Inside the song a voice that is more than a voice, and inside the voice a world that is more than a world. The world swallows the voice, the voice removes the world, the voice becomes the world. The singer has connected her spine to her lungs to her brain to her throat to her cunt, bending them beyond their elastic limits into a new plasticity. All moving in one ecstatic yes.

K’s nerves rise to the surface of her skin – a semblance of heat.

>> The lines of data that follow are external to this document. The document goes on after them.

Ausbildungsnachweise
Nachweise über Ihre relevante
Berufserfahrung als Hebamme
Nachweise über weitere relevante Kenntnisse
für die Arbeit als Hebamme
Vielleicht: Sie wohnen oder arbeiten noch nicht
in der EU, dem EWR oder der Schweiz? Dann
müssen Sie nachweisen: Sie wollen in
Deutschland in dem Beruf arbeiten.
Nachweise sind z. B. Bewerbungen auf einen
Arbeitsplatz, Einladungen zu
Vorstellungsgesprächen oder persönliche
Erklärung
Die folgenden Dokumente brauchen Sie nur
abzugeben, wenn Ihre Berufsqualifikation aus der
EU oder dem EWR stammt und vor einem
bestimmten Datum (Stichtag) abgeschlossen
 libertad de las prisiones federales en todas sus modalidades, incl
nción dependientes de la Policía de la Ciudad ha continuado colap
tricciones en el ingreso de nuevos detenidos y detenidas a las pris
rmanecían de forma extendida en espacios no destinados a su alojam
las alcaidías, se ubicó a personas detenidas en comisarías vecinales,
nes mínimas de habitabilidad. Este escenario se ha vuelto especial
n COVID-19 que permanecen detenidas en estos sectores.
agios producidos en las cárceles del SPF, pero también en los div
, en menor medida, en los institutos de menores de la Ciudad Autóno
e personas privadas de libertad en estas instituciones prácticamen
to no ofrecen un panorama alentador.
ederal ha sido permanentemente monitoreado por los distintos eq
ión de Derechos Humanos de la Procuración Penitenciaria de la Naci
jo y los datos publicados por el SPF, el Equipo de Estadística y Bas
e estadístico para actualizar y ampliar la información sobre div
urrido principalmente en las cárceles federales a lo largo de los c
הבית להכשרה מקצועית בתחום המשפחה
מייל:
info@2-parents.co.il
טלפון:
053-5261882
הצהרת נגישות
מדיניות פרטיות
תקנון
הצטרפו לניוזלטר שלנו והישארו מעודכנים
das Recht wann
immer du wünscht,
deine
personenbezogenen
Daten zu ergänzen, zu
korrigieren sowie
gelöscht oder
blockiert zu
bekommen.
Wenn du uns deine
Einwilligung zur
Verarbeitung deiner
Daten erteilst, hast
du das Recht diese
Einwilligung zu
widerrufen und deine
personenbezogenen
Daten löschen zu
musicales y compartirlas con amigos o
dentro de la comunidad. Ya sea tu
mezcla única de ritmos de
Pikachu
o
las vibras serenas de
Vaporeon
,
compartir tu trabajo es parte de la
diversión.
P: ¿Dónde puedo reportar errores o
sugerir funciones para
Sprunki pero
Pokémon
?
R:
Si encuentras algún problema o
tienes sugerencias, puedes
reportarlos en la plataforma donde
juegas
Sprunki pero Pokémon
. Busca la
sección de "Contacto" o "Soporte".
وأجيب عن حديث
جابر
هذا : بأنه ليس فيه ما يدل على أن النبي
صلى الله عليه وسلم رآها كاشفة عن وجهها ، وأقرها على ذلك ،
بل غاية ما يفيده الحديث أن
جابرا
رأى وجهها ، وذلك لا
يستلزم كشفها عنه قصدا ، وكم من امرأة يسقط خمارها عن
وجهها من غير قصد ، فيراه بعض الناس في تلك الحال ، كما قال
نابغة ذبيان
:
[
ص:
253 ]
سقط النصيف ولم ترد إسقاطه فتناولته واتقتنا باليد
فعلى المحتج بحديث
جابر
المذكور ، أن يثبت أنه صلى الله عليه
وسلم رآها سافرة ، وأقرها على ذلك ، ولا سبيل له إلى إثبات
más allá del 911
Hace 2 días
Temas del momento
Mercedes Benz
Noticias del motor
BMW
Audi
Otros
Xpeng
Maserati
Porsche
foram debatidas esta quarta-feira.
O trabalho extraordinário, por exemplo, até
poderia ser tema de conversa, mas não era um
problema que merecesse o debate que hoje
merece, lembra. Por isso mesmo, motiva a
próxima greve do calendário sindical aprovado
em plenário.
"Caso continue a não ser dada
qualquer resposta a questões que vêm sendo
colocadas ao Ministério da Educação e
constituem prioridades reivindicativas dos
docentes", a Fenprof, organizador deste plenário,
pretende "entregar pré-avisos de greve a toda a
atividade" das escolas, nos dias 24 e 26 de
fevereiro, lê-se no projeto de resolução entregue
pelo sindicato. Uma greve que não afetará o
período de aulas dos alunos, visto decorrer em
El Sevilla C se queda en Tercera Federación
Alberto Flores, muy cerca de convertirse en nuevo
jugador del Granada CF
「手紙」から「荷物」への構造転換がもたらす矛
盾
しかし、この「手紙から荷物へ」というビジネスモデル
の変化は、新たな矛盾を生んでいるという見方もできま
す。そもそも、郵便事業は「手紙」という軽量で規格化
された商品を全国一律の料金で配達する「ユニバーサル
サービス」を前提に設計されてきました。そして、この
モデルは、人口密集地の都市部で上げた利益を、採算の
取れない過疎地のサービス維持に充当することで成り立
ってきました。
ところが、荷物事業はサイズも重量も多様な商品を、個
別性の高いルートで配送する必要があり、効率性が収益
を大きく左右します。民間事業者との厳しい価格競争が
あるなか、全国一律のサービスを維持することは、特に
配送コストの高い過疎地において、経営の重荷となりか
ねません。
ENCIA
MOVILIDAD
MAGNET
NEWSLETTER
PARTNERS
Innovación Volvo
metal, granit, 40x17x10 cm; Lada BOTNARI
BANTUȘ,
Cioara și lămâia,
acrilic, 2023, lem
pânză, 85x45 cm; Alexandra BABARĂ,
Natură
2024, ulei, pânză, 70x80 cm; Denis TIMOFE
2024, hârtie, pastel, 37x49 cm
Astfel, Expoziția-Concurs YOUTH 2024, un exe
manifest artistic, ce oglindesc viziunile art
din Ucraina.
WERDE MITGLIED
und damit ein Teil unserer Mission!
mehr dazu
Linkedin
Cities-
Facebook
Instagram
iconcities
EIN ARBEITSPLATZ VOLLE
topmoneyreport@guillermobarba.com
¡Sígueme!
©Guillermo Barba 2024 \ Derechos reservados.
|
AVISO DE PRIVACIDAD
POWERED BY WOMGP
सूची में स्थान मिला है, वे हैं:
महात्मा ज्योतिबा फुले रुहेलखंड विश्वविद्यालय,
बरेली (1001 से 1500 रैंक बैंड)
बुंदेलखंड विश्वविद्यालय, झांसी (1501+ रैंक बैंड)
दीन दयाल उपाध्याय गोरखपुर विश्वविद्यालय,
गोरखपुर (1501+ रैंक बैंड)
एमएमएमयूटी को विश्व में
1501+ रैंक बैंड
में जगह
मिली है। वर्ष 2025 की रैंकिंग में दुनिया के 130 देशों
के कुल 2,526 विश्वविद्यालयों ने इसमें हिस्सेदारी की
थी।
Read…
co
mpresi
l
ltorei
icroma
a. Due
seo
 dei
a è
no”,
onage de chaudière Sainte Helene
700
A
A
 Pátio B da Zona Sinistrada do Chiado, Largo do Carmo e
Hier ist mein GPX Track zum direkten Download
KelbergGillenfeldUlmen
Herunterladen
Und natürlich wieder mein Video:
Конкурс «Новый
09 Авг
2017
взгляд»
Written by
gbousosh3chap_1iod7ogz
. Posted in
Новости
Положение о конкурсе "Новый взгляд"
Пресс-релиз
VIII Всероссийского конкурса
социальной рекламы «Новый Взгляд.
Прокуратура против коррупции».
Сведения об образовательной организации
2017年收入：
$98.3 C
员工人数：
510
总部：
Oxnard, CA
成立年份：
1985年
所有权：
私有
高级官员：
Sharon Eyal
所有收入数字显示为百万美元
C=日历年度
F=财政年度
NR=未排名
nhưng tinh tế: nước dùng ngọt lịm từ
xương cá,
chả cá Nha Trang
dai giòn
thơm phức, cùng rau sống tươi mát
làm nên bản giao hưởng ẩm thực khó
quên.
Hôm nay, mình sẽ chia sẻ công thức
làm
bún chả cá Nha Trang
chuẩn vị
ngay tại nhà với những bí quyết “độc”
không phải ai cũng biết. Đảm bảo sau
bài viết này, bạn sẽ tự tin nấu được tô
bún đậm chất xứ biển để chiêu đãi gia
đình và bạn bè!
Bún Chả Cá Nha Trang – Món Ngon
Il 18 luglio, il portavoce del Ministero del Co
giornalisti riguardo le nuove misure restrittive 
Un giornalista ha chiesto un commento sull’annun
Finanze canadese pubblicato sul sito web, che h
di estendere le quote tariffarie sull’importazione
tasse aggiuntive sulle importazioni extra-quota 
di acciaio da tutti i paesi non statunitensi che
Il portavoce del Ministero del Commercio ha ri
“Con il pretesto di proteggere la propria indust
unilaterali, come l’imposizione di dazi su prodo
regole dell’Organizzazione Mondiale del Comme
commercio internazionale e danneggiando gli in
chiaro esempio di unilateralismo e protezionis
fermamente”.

The voice sings her insides out and draws the outside in, it cannot resist her nor she it. They entwine until there is no difference, until she is so much with it and it is so much with her that (at least for the duration of the song but always in a way) it becomes hard to tell them apart. Although this kind of union always necessitates a departure, a break that has to happen to avoid total subsumption, a trace will carry through, the trace will become a scar, the scar will build toward new flesh. A ring inside a tree, a star.

The plum disconnected its skin from its flesh, its flesh from its stone. And yet. Composure. Dissipation.

K gently tears the drawing of the plum out of her sketchbook. She sticks it to the wall. She knows exactly why.